SUMMARY OF THE INVENTION

It is the object of the present invention to provide an efficient concept for coupling a circuit module to or for decoupling the same from a main bus.

In accordance with a first aspect, the present invention provides a circuit system having a main bus; a circuit module connected to a sub-bus; a saturable magnetic switch having a conductor connected between the sub-bus and the main bus and a ferromagnetic material saturable by a DC-current through the conductor, wherein the saturable magnetic switch has a first inductance in a first saturation state and a second inductance in a second saturation state, the first inductance being lower than the second inductance; a unit for placing the saturable magnetic switch in one of the first saturation state for coupling the sub-bus to the main bus and the second saturation state for decoupling the sub-bus from the main bus.

- Directive A -
Count the lines in the entries below that contain the string "marzo", and reply with that number alone.

- Source information -
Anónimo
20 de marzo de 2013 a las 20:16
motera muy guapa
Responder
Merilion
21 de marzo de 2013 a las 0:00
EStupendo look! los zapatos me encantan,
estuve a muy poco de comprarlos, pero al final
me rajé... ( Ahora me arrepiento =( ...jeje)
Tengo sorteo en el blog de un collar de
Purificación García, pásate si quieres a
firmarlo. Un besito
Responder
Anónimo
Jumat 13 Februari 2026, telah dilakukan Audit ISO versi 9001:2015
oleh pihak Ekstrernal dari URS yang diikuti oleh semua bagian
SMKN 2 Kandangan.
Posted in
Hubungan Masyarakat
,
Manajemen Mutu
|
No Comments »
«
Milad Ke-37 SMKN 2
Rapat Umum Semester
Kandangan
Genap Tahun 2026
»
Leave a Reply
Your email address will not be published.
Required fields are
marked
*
==
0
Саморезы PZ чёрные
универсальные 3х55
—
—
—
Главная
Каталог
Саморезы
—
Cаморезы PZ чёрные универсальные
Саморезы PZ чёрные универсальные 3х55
...
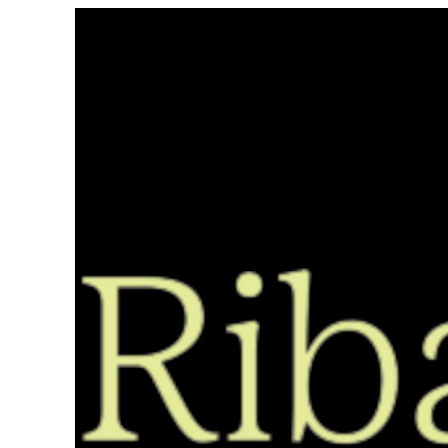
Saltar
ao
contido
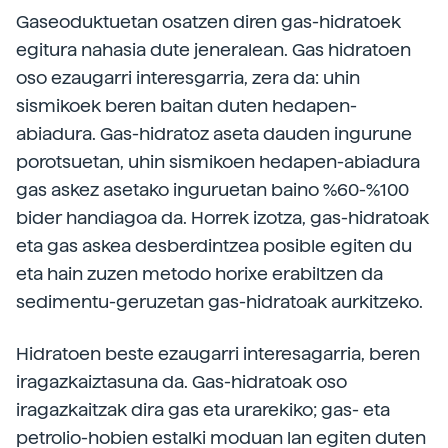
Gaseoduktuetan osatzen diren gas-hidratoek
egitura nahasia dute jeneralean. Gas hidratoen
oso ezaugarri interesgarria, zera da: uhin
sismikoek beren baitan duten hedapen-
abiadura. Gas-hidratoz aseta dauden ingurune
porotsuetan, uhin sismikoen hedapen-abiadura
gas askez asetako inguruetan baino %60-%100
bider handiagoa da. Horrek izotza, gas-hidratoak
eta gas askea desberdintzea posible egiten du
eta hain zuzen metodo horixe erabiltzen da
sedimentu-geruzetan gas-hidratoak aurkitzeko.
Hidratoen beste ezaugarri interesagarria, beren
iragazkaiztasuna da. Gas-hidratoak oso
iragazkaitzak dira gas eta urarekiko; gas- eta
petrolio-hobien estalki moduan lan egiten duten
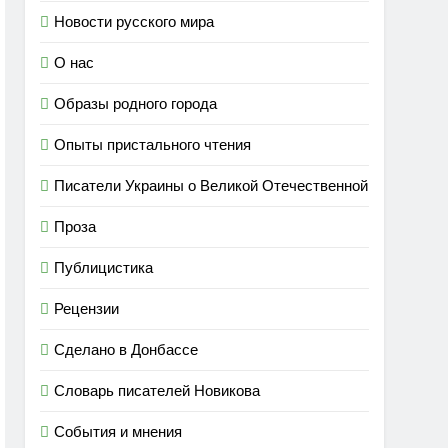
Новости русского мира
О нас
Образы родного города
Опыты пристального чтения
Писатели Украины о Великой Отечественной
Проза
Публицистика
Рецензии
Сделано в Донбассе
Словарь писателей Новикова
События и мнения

- Directive B -
Carry on the invention summary about the saturable magnetic switch and main bus, starting after its final sentence.

- Task output A -
2

- Task output B -
In accordance with a second aspect, the present invention provides a method for coupling a circuit module to or for decoupling the same from a main bus, the circuit module being coupled to a sub-bus, the sub-bus being coupled to the main bus by a saturable magnetic switch, the saturable magnetic switch having a conductor connected between the sub-bus and the main bus and a ferromagnetic material saturable by a DC current through the conductor, the magnetic switch having a first inductance in a first saturation state and a second inductance in a second saturation state, the first inductance being lower than the second inductance, the method having the steps of placing the saturable magnetic switch in the first saturation state for coupling the sub-bus to the main bus, or placing the saturable magnetic switch in the second saturation state for decoupling the sub-bus from the main bus.

The present invention provides a circuit system comprising a main bus, a circuit module connected to a sub-bus, a saturable magnetic switch connected between the sub-bus and the main bus, wherein the saturable magnetic switch has a first inductance in a first saturation state and a second inductance in a second saturation state, the first inductance being lower than the second inductance, and means for placing the magnetic switch in the first saturation state for coupling the sub-bus to the main bus or for placing the magnetic switch in the second saturation state for decoupling the sub-bus from the main bus.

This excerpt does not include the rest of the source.